Alors, irrépressiblement et de plus en plus souvent, les souvenirs éparpillés telles les pièces d’un puzzle envahissent le présent comme dans une tentative de recomposer sa vie : son enfance, l’histoire de ses parents entre Europe et Amérique, et, toujours et surtout, son coup de foudre pour Anna – Blume, comme la narratrice de l’un des premiers romans d’Auster –, leur long mariage heureux mais sans enfant, son admiration pour celle qui, poétesse et traductrice, ne s’est jamais souciée de publier son œuvre, restée à l’état de manuscrits épars. Tout à son deuil impossible, en même temps qu’il continue inlassablement à plier les vêtements de l’aimée disparue, il rêve, à défaut de pouvoir lui redonner chair, de la faire revivre par l’esprit en faisant connaître ses écrits.
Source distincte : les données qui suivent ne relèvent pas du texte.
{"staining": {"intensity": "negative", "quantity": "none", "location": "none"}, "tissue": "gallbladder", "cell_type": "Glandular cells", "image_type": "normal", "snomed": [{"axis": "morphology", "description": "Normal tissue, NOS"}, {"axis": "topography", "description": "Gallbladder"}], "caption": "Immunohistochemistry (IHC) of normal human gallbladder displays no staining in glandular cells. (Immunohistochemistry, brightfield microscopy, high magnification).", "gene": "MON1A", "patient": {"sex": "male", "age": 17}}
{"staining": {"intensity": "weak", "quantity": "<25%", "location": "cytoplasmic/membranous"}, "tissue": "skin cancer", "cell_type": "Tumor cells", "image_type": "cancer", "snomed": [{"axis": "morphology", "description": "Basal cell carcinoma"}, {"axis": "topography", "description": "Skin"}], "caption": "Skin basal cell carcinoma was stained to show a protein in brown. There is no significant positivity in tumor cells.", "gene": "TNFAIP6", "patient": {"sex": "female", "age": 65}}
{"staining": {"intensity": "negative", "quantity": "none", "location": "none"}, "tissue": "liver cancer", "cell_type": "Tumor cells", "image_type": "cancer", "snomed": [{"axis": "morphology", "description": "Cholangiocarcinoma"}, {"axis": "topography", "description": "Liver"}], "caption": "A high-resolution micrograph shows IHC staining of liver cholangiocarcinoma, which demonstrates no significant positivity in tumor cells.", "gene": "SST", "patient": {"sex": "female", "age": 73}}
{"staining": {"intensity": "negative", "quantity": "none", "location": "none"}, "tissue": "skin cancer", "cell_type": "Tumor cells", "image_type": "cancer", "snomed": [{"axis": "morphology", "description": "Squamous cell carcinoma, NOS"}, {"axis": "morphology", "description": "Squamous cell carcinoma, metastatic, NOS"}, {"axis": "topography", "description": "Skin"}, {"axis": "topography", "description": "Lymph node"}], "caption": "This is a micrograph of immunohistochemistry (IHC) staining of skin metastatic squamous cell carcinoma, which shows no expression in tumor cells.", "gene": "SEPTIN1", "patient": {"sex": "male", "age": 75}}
Et le miracle se produit : éblouie par le recueil de poèmes qu’il a soigneusement choisis dans les tiroirs d’Anna pour une édition posthume, surgit une étudiante et son projet de thèse, une fille brillante, intellectuellement la copie de la morte, qui pourrait bien devenir une fille spirituelle, celle par qui la mémoire se transmet au lieu de se perdre.
Mettant, comme il sait si bien le faire, son style dépouillé au service d’un enchâssement d’histoires pleines d’incidents et de détails riches de sens, Paul Auster tisse les fils d’un récit poignant, non dénué d’humour, où amour, vieillesse et deuil trouvent, dans l’exploration de la mémoire et dans sa transmission, une continuité pleine de vitalité et d’espérance. Un dernier livre qui s’achève sur une épiphanie : la littérature ne meurt jamais et, à travers elle, ses auteurs non plus.